Prawda jest taka, że wspólna konferencja prasowa saudyjskiego ministra spraw zagranicznych i jego amerykańskiego kolegi wyraźnie odsłoniła różnice między nimi, jak również rozmiary kłopotliwego położenia, w jakie została wepchnięta administracja amerykańska po przemówieniu izraelskiego premiera Netanjahu do Kongresu dotyczącego niebezpieczeństwa porozumienia, które ma zostać podpisane z Iranem. Wypowiedzi Kerry’ego są próbą odpowiedzi na słowa Netanjahu – które odzwierciedlają rzeczywistość: a mianowicie, że kiedy Iran prowadzi negocjacje z USA i z Zachodem, konsoliduje [równocześnie] swój podbój czterech stolic arabskich – Damaszku, Bejrutu, Bagdadu i Sany. Skoro tak jest, jaka będzie sytuacja po osiągnięciu porozumienia ze Stanami Zjednoczonymi?

Obecnie jasna jest [jedna z dwóch rzeczy]: albo prezydent amerykański dąży do osiągnięcia osobistej chwały, czego wyniku nie można oszacować, albo nie rozumie on zupełnie swoich działań – [co jest] możliwością bliższą rzeczywistości. Prawdą jest, że złe porozumienie z Iranem jest katastrofą i stanowi międzynarodowe uznanie okupacji przez Iran krajów regionu, i nadaje międzynarodową aprobatę sponsorowaniu terroru przez Iran. Dlatego region stoi teraz przed prawdziwą katastrofą i nie wiemy, jak sprawy się rozwiną, aż upłynie kadencja prezydenta Obamy, który prowadzi cały region do prawdziwej katastrofy.

Jest niewyobrażalne, że w regionie będzie nuklearny Iran, ale reszta krajów w regionie będzie stała z boku. Reakcją na istnienie irańskiej bomby będzie niewątpliwie arabska bomba jądrowa. Jeśli to się nie zdarzy, nasze kraje będą wydawać się akceptować irańską grę i padną ofiarą naiwności kilku ludzi w Waszyngtonie.

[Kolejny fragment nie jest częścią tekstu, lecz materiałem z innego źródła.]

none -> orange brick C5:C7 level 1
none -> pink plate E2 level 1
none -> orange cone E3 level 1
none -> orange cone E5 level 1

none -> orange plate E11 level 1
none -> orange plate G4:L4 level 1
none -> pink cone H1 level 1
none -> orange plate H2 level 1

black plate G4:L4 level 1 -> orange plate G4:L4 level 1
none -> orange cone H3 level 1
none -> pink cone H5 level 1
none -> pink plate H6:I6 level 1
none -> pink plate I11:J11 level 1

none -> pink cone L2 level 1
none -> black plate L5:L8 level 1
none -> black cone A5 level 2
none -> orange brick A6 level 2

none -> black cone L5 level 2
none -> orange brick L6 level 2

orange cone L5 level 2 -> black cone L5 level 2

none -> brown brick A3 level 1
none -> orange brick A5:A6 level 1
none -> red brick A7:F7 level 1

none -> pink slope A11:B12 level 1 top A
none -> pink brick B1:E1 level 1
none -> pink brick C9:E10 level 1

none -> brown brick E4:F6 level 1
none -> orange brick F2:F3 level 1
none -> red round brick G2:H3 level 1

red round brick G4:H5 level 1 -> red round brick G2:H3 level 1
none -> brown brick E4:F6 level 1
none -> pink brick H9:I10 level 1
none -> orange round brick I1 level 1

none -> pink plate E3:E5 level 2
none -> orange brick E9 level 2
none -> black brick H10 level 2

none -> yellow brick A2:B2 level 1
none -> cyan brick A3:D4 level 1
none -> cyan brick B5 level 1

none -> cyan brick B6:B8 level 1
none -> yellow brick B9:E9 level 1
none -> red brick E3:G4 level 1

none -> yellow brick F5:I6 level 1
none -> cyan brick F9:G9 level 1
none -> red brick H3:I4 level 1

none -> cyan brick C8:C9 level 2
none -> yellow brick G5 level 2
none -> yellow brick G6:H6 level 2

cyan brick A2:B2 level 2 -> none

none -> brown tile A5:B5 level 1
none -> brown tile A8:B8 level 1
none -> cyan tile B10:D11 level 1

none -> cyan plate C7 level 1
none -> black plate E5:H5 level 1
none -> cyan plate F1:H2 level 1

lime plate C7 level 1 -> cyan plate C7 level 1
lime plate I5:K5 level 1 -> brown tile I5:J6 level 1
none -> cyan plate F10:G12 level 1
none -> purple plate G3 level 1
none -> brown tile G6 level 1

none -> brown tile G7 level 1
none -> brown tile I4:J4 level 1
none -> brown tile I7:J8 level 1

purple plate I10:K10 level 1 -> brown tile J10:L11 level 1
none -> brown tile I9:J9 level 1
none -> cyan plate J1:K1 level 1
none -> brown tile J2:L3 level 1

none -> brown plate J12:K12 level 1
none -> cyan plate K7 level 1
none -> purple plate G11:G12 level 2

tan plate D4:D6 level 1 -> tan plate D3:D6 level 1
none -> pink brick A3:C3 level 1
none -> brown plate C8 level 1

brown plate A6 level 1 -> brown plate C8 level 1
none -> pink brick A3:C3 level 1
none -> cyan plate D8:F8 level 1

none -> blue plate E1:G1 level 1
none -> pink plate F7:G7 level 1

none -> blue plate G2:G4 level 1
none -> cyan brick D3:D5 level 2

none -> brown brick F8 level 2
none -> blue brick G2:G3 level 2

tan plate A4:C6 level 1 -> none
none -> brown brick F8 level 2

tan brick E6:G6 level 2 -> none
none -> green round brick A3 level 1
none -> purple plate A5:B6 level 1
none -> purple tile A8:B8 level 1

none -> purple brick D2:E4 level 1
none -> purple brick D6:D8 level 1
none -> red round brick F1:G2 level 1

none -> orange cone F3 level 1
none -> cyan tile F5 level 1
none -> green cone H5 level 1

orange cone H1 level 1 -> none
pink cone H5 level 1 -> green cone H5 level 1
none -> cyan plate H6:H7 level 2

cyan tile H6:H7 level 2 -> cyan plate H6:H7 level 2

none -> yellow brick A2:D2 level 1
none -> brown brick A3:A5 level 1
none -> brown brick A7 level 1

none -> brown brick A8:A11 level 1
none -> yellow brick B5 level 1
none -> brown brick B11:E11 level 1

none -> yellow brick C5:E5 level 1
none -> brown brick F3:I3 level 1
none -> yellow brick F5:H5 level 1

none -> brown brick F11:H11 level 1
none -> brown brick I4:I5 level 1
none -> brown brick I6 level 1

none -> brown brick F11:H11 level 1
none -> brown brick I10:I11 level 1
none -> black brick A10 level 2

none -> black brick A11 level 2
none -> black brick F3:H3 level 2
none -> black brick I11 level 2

Tak więc wizyta Kerry’ego w Rijadzie jest niepokojąca, nie zaś uspokajająca i wszystkie kraje w regionie muszą rozważyć każdą możliwą opcję, jaka jest dla nich dostępna w celu zareagowania na to absurdalne posunięcie amerykańskie, które może uwolnić dżina [ajatollaha Ruhollaha] Chameneiego – co przyniesie regionowi wyłącznie zniszczenie i wojnę domową.